In the end, Oppenheimer and Bethe represent two possible responses to the failure of Enlightenment values in the nuclear age. Both responses emphasise the importance of fellowship, with one’s fellow scientists and with one’s fellow human beings. But in practice Oppenheimer’s response was deeply personal. He held himself ultimately and irredeemably responsible for the tragedy of Trinity, and could never forgive himself this terrible sin, nor forget the blood on his hands.
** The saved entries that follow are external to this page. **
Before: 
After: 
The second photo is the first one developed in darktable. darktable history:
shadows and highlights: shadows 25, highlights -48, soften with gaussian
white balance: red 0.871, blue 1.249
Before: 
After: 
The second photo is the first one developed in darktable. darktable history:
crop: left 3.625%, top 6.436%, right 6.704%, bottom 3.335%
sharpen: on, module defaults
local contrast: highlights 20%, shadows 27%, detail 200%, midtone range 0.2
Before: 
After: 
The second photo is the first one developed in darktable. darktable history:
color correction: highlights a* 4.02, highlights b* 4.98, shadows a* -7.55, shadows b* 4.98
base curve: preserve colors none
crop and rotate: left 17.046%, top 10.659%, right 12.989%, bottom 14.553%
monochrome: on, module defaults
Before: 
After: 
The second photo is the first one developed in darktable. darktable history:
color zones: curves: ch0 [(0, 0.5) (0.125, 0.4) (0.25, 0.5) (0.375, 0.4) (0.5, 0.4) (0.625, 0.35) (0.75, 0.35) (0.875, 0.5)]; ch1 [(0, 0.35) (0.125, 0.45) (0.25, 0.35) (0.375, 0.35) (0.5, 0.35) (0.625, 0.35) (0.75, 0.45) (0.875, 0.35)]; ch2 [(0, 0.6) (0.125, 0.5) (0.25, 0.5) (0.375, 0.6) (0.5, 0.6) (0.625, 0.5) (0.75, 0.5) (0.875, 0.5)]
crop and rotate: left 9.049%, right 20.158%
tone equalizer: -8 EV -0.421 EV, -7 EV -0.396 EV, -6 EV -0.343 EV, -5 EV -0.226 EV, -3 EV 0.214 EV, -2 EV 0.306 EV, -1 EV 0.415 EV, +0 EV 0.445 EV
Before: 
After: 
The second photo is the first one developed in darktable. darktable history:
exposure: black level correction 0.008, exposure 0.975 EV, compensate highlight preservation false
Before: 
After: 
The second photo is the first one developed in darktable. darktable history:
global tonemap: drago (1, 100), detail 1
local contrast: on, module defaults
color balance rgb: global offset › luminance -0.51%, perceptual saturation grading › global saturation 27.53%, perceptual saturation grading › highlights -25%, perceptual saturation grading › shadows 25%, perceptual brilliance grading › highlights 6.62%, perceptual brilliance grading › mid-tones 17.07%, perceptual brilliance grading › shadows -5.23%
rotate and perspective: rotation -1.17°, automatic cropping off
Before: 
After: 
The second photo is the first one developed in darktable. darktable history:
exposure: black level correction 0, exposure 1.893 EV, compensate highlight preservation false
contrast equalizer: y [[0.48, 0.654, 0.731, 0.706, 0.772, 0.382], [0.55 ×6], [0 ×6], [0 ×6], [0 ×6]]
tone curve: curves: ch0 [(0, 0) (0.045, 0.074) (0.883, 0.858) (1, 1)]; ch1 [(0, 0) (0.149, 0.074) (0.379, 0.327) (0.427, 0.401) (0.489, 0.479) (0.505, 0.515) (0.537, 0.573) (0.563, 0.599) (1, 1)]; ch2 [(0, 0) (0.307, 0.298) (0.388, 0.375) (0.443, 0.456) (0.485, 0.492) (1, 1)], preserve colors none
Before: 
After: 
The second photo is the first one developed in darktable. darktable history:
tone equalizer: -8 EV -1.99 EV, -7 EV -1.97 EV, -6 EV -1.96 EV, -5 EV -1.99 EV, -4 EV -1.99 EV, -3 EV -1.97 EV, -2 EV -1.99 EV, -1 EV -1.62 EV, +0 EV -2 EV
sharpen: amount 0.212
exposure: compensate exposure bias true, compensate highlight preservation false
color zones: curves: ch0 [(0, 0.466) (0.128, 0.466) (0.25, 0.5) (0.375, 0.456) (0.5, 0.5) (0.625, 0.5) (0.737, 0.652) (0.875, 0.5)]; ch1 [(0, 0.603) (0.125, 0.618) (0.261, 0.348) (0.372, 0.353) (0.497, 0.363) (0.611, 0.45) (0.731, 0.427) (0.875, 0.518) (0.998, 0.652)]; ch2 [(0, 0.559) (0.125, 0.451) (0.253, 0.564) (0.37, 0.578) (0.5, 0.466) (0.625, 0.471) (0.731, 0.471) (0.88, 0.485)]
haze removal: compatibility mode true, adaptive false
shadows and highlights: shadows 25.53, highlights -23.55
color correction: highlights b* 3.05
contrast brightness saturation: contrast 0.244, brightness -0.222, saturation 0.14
His act of radical ambition—to take up responsibility for science’s fall from grace—drove Oppenheimer into a personal wilderness from which he could only cry out, exhorting the listener of his 1954 lecture on Christmas Day ‘to cling to what is close to him, to what he knows, to what he can do, to his friends and his tradition and his love, lest he be dissolved in a universal confusion and know nothing and love nothing’. Bethe’s response is heart-wrenchingly summarised by Schweber: he ‘lived the life that Oppenheimer had described.’ Because he learned to ‘express love through his work’ and ‘to express his love openly in words,’ Bethe was able to transcend the sins of Los Alamos; he ‘helped himself, helped others, and helped mankind.’
Oppenheimer’s thoughts at Trinity proved prophetic. In the shattered landscape of the atomic age, Oppenheimer stood apart and alone, a July morning’s mushroom cloud reminding us that in its shadow ‘we can help, because we can love, one another.’ As for Bethe, he remained ‘til the end of his days as he had been at Trinity, standing before the ruin with his colleagues—his friends.
Bethe remarked after Trinity, ‘It was too much to say anything.’ We owe a debt of gratitude to this brave man, who would learn to say something through both his words and his life. To make this debt so plain is Schweber’s greatest triumph.
Jacob Foster is a DPhil student in mathematical physics at Balliol College, Oxford, and a PhD student in complexity science at the University of Calgary. His current interests include the mathematical properties of complex networks to the geometry of the Big Bang.